North Dakota, South Dakota OK new policies on civics education
|Wednesday, May 13, 2015 at 11:58 AM
How many amendments does the U.S. Constitution have? How old do citizens have to be to vote for presidents? How many U.S. senators are there?
Those are among the 100 questions that new immigrants study and learn before taking the test to become a U.S. citizen. Now, some state legislatures are considering proposals to require students to pass the citizenship test in order to graduate from high school.
Earlier this year, North Dakota became the second U.S. state to pass such a requirement. Under HB 1087, members of the high school class of 2017 must score at least 60 percent on the 100-question citizenship test. In following school years, students must answer 70 percent of the questions correctly.
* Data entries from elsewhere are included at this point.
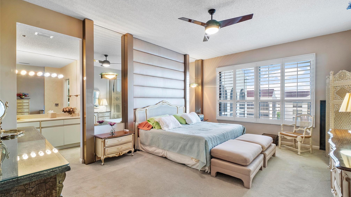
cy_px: 103
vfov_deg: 67.0
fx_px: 149
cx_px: 179
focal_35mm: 16
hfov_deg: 99.4
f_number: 11
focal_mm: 10
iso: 200
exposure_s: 1/2.5
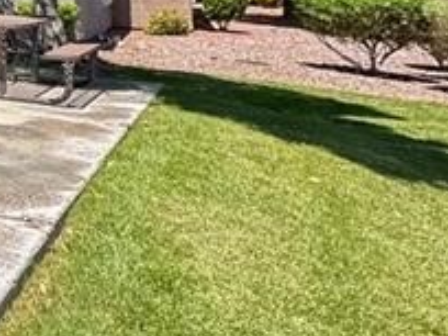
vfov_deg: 24.3
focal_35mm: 55
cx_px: -415
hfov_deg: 20.2
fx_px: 712
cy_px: -59
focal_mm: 2.22
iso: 50
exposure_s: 1/1949
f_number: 2.2
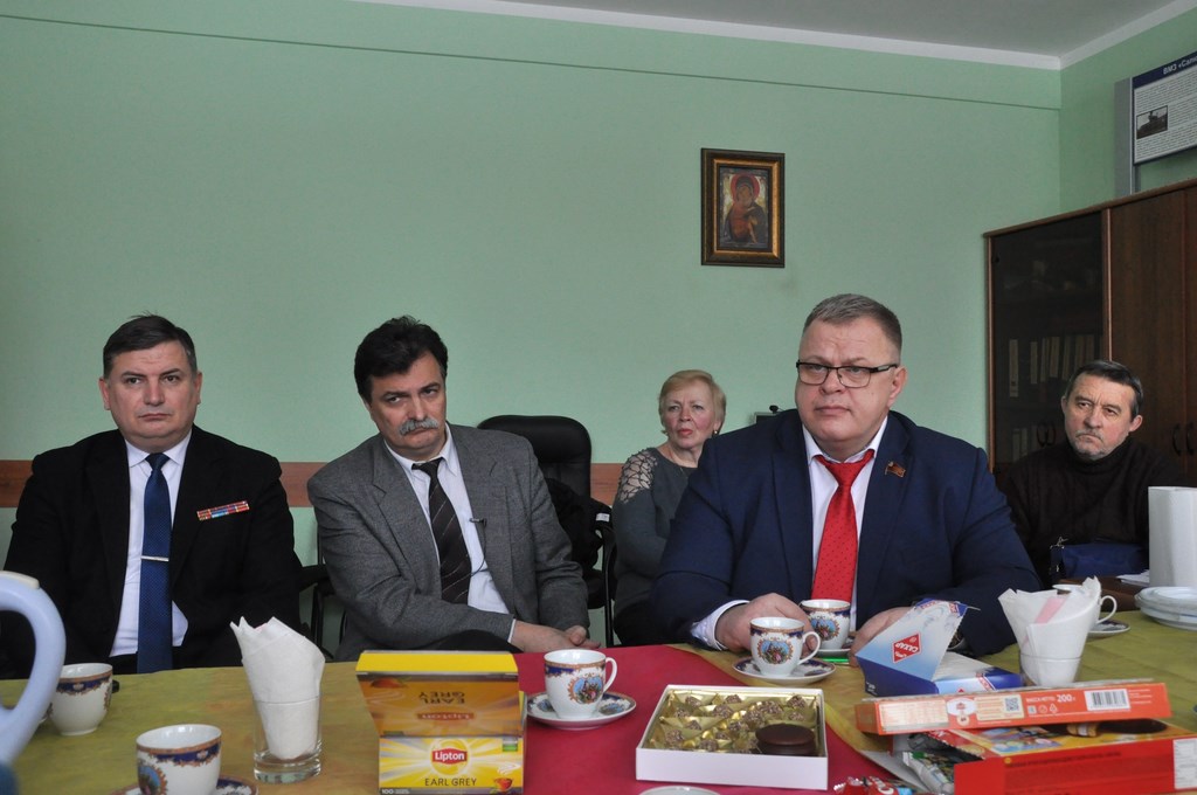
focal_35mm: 33
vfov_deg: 39.9
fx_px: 1096
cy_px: 398
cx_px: 598
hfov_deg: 57.3
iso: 1000
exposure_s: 1/160
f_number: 6.3
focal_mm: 22
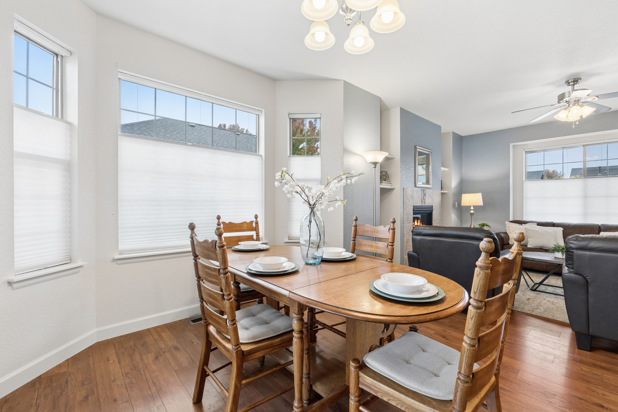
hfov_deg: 96.7
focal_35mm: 16
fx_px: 275
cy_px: 206
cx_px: 309
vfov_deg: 73.7
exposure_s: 1/20
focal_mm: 16
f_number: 11
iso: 640
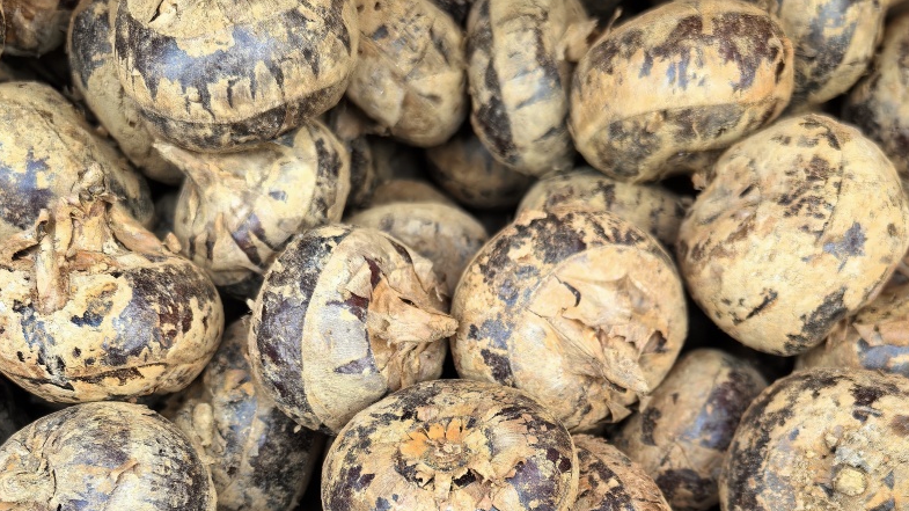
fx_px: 964
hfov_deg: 50.5
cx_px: 452
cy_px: 538
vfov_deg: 27.5
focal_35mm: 40
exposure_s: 1/300
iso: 160
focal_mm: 5.75
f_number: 2
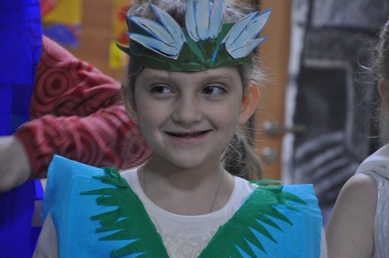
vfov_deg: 9.6
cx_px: 194
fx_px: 1538
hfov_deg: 14.4
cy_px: 129
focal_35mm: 142
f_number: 5.6
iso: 1600
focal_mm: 95
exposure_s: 1/40
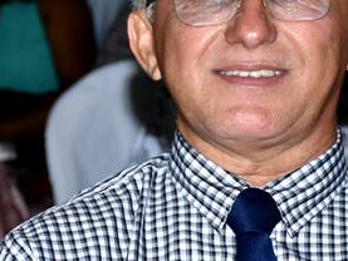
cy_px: 311
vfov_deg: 4.9
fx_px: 3017
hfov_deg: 6.6
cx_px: -54
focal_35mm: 300
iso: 1000
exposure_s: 1/100
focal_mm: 48
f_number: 4.5
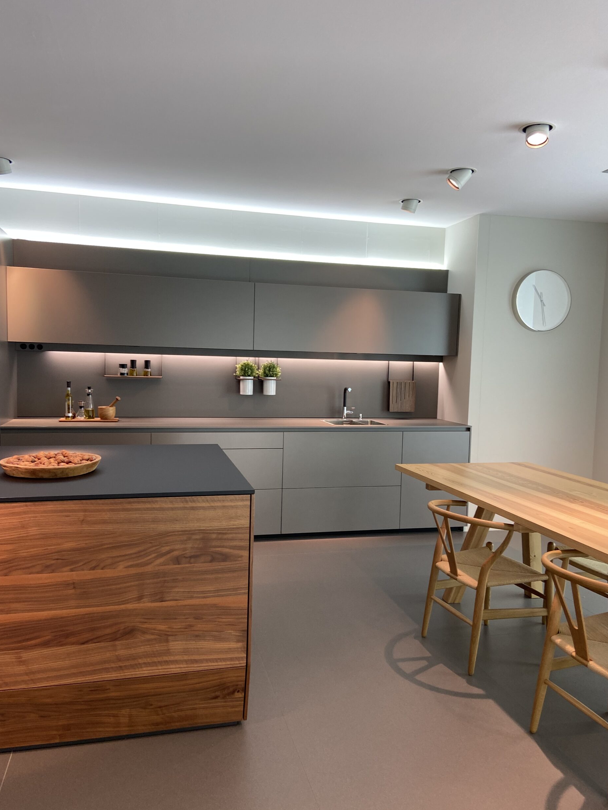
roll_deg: -0.3
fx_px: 632
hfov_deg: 51.4
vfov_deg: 65.3
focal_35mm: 27
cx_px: 309
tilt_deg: -3.8
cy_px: 414
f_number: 1.8
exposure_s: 1/100
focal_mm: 4.25
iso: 64
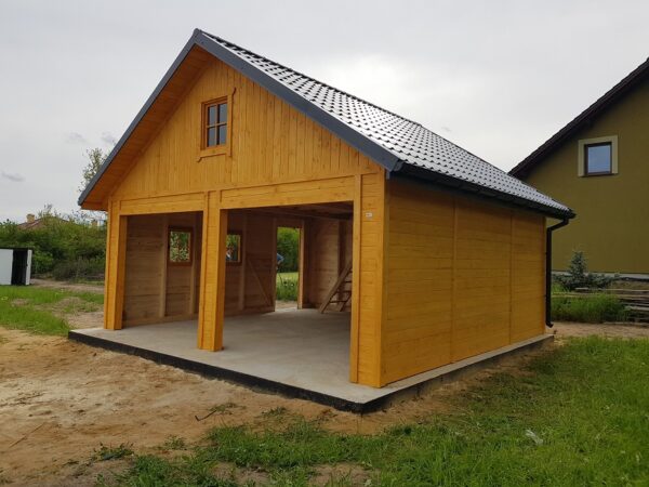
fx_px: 487
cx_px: 324
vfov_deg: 53.1
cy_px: 244
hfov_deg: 67.3
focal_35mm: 26
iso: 40
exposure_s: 1/2344
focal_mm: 4.2
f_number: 1.7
In South Dakota, legislators unanimously adopted a concurrent resolution (SCR 6) that directs the state Department of Education to incorporate questions from the citizenship test into the curriculum for the mandatory course in high school government.
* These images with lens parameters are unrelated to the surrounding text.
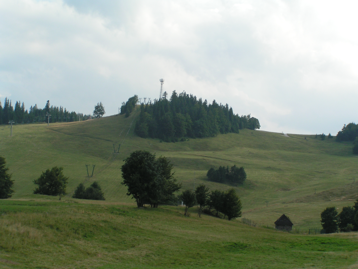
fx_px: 776
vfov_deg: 19.6
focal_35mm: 75
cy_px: 134
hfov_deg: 26.0
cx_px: 179
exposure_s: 1/200
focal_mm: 11.5
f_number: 5.6
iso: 50
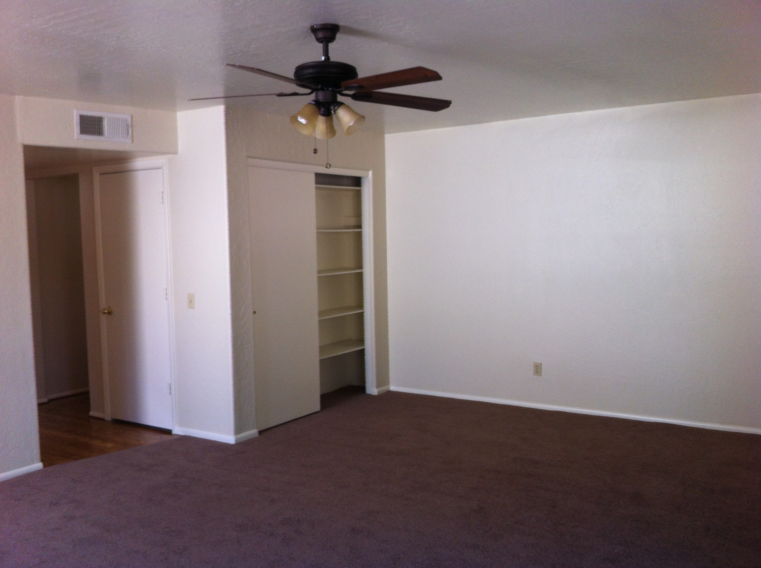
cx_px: 380
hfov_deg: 52.7
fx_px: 768
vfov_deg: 40.6
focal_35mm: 35
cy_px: 284
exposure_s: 1/20
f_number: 2.8
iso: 80
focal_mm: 3.85
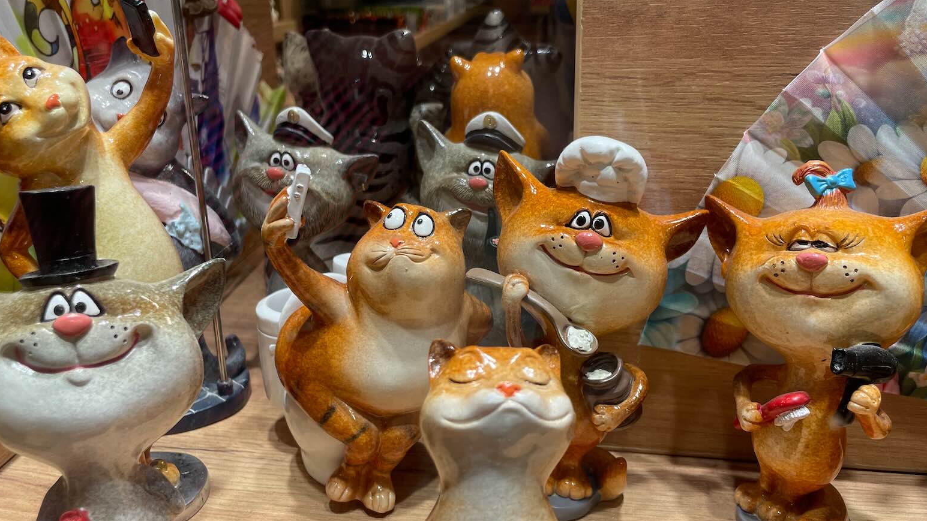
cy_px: 267
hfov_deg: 59.5
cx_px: 447
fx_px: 811
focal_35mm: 33
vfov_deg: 35.6
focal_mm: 4.2
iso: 32
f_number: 1.6
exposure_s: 1/336
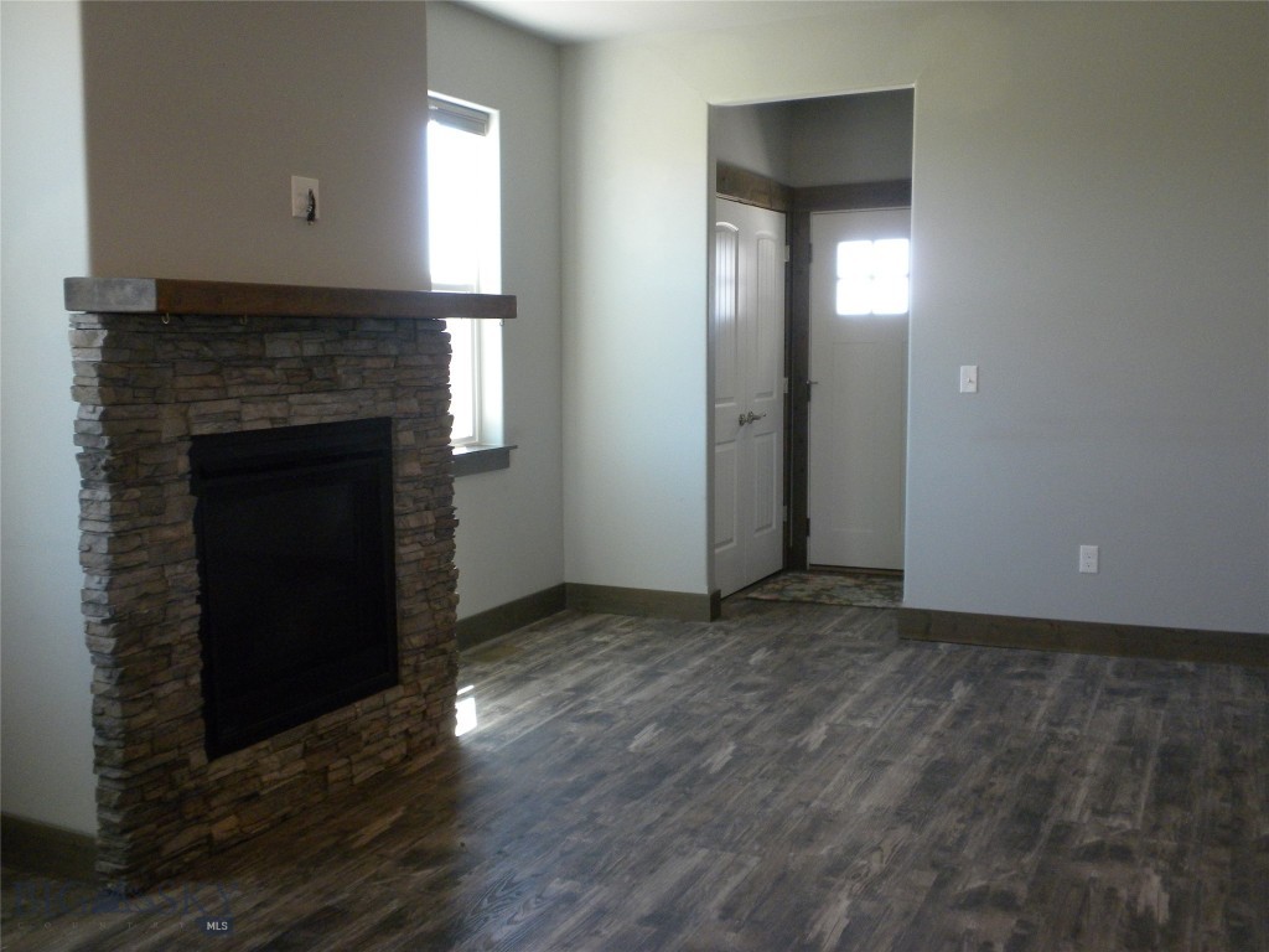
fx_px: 1356
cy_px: 476
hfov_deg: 50.1
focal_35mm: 37
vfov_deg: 38.7
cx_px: 634
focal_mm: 6.6
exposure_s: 1/64.2
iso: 302
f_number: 3.5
Every state in the Midwest, in fact, requires that high school students receive instruction or take a course in American government or civics. But the Civics Education Initiative is pushing for new laws around the country that make passage of the citizenship test a prerequisite for high school graduation. A total of five U.S. states have adopted some version of the law.
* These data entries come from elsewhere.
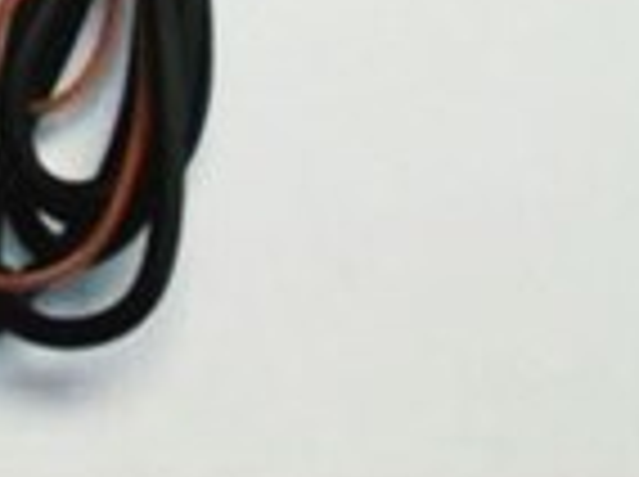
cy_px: -184
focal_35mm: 172
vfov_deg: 8.5
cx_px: -130
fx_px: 3170
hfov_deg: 11.3
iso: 88
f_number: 3.6
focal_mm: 10.3
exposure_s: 1/45
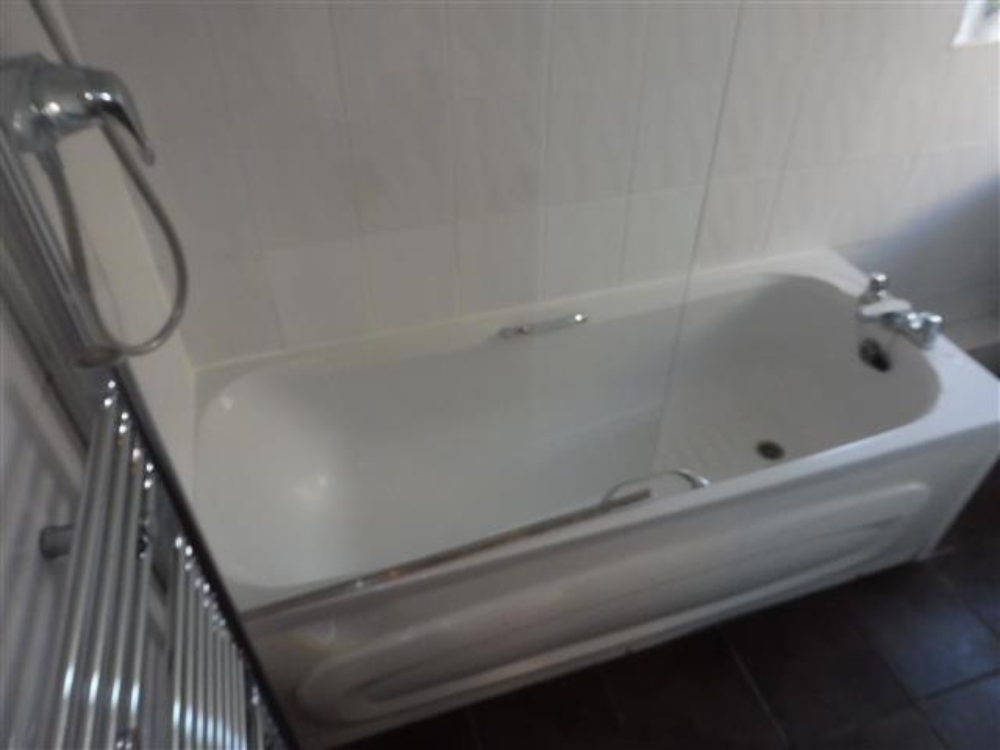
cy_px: 375
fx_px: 693
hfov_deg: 71.6
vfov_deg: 56.8
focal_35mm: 24
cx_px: 500
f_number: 4
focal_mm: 4.3
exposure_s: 1/60
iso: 400
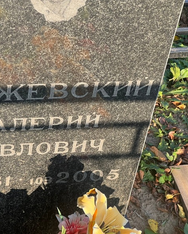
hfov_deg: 15.2
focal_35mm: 101
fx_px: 702
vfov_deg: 19.0
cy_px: 117
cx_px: 54
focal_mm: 9
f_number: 2.8
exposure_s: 1/99
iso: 40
In April, the U.S. Department of Education released the results of eighth-graders’ performance on the civics portion of the National Assessment of Educational Progress. Twenty-three percent of them scored at or above “proficient”: demonstrating solid academic performance and competency over challenging subject matter. Twenty-six percent of the eighth-graders scored “below basic.” The results for 2014 were a very slight improvement over student scores from 2010.
“This is our future, the next generation of leaders, the ones whose votes will decide the direction of this country for decades to come,” says Frank Riggs, president and CEO of the Joe Foss Institute, which created the Civics Education Initiative in 2014.
“We have to make sure our kids understand how our government works, and what their responsibilities for it are.”